By Muhammad Mudassar
ISLAMABAD, May 16 (INP-WealthPK): Pakistan is one of the most vulnerable countries to climate change impacts, which has a negative effect on the economy. Global warming, change in weather patterns, droughts, extinction of species, glaciers melting, and food insecurity have been attributed to climate change in Pakistan.
According to the Intergovernmental Panel on Climate Change (IPCC) 6th Assessment Report (AR6) 2022, climate change has adversely affected human physical and mental health. It can be mediated through a number of natural and human systems, including economic and social systems.
In April 2022, the country experienced its hottest month in 61 years. On April 30, 2022, the maximum temperature recorded in Jacobabad was 49°C, according to the Pakistan Meteorological Department (PMD).

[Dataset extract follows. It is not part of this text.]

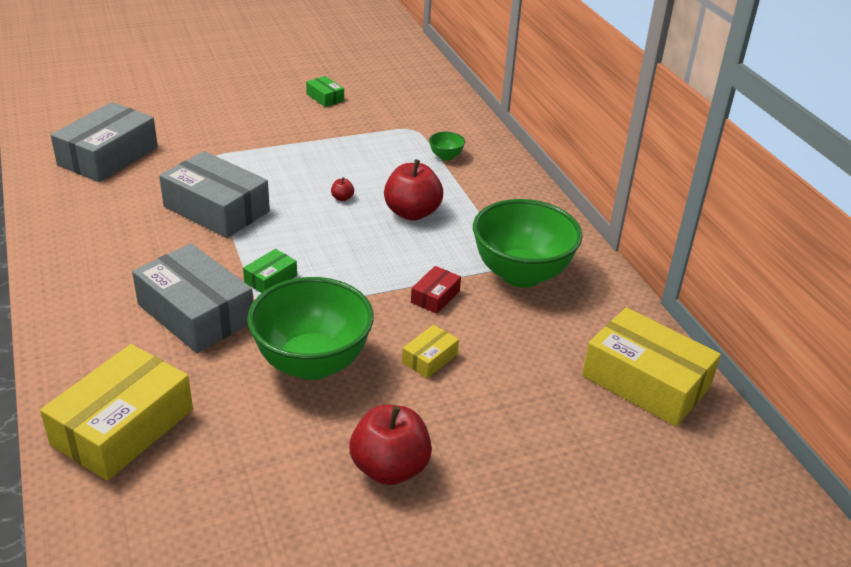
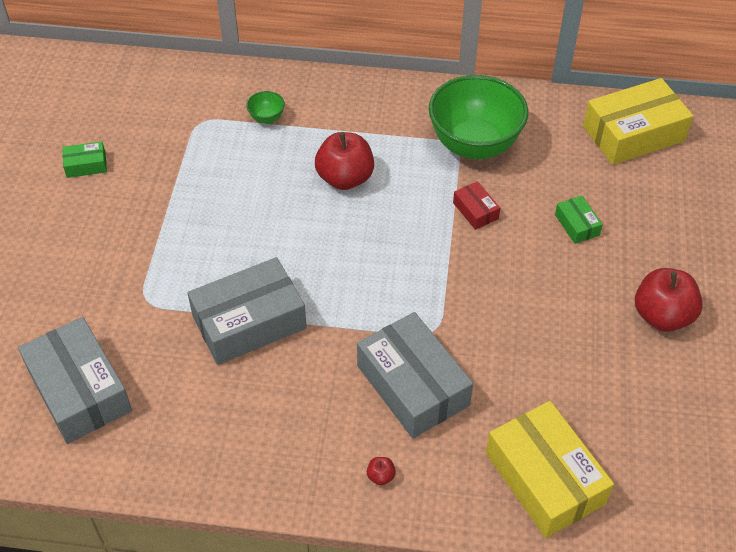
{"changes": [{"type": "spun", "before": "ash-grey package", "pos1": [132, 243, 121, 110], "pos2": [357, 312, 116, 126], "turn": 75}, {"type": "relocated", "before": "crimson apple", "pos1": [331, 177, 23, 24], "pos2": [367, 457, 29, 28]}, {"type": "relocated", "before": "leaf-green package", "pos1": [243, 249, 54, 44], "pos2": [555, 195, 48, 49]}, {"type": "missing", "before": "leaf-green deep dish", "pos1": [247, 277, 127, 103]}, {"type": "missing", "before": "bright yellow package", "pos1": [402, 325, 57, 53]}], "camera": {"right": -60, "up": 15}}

Both urban and rural populations are affected by climate change. Due to plenty of emissions from industries and the shortage of trees, the urban population faces heat strokes. Furthermore, due to the lack of proper infrastructure, the urban areas were flooded as a result of heavy rains. Climate change has reduced soil fertility, which results in a reduction in agricultural output.

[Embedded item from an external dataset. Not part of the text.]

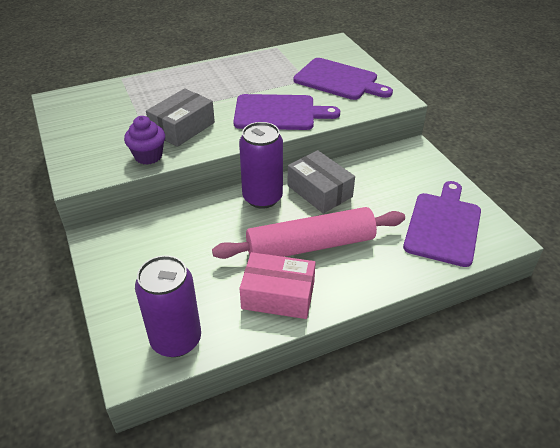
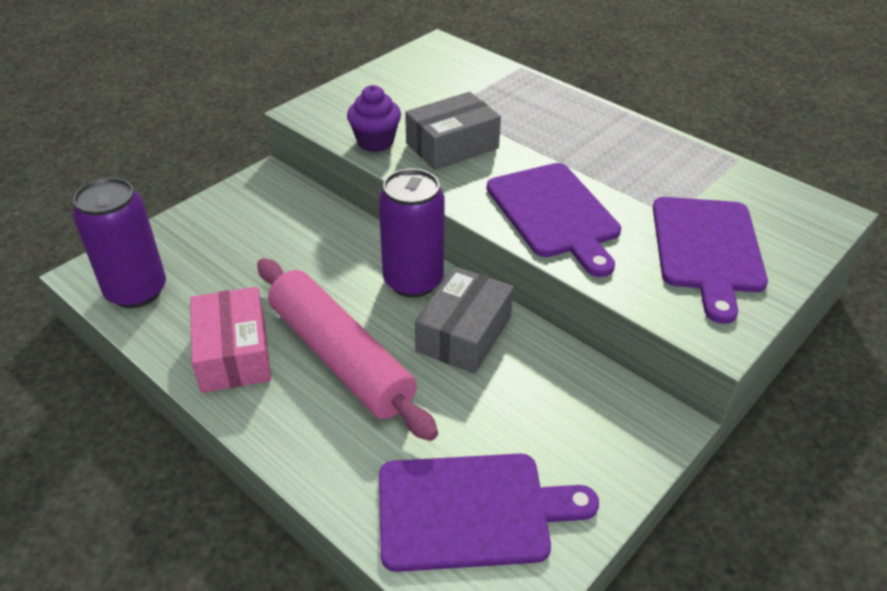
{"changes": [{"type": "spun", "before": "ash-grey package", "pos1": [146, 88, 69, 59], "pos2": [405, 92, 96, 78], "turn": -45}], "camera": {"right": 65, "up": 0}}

Greenhouse gasses (GHGs) are the major cause of climate change. GHGs are primarily carbon dioxide, methane, and nitrogen dioxide. All aspects of the economy contribute to the emission of greenhouse gases, including energy, industrial processes and product use (IPPU), agriculture, forestry, and other land use and waste. According to the World Bank, carbon dioxide emissions are around 0.98 metric tons per capita which is higher than Bangladesh (0.5 MT per capita).
The energy sector is one of the major contributors to greenhouse gas emissions. In accordance with the World Resources Institute’s Climate Analysis Indicator Tool (WRI CAIT), energy accounts for 46% of Pakistan’s total annual GHG emissions, 26% of which is attributed to electricity consumption, 25% to manufacturing, 23% to transportation, and the remaining 26% to other energy-related activities.
Pakistan has massive potential for solar, wind, and hydroelectric power, and recent policies and initiatives have strongly advocated the need for a transition towards clean energy resources. Pakistan has committed to the international community that under the Alternative Renewable Energy (ARE) Policy, it aims to achieve 30% share of renewables (currently standing at 4%) in the energy mix till 2030.
Pakistan has established the “Eco-System Restoration Fund”, which will be used to support nature-based solutions to climate change and facilitate the transition to environmentally resilient initiatives, such as afforestation and biodiversity conservation.